● Task requirements
Once the line containing "2: (445, 489)" is found in the entries below, restate it and each following line word for word, stopping after the line containing "26: (723, 504)".

------------------------------------

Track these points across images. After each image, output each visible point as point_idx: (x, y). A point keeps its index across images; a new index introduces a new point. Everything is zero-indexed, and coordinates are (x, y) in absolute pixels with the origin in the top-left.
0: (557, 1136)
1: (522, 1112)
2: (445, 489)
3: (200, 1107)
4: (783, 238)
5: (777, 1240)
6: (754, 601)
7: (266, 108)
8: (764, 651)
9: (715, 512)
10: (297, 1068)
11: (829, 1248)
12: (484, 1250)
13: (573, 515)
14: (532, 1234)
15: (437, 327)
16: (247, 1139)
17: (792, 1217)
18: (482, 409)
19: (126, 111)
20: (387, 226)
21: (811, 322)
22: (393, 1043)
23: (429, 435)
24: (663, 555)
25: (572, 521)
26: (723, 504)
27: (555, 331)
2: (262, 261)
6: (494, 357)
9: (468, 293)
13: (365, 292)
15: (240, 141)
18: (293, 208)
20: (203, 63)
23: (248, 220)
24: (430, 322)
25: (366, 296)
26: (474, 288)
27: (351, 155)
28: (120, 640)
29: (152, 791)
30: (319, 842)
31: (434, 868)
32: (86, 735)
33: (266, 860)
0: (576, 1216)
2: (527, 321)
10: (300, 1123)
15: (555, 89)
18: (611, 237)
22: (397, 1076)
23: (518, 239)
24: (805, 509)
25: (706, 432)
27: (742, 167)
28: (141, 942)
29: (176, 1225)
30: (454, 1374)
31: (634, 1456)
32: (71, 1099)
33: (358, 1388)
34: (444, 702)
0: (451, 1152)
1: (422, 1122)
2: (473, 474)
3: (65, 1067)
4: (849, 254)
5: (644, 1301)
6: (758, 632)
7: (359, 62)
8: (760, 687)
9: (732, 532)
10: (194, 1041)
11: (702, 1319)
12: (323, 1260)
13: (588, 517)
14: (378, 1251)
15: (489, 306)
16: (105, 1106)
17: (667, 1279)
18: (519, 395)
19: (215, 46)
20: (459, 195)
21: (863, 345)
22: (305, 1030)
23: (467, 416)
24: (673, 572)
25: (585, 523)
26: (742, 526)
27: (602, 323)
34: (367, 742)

------------------------------------

● Answer below
2: (445, 489)
3: (200, 1107)
4: (783, 238)
5: (777, 1240)
6: (754, 601)
7: (266, 108)
8: (764, 651)
9: (715, 512)
10: (297, 1068)
11: (829, 1248)
12: (484, 1250)
13: (573, 515)
14: (532, 1234)
15: (437, 327)
16: (247, 1139)
17: (792, 1217)
18: (482, 409)
19: (126, 111)
20: (387, 226)
21: (811, 322)
22: (393, 1043)
23: (429, 435)
24: (663, 555)
25: (572, 521)
26: (723, 504)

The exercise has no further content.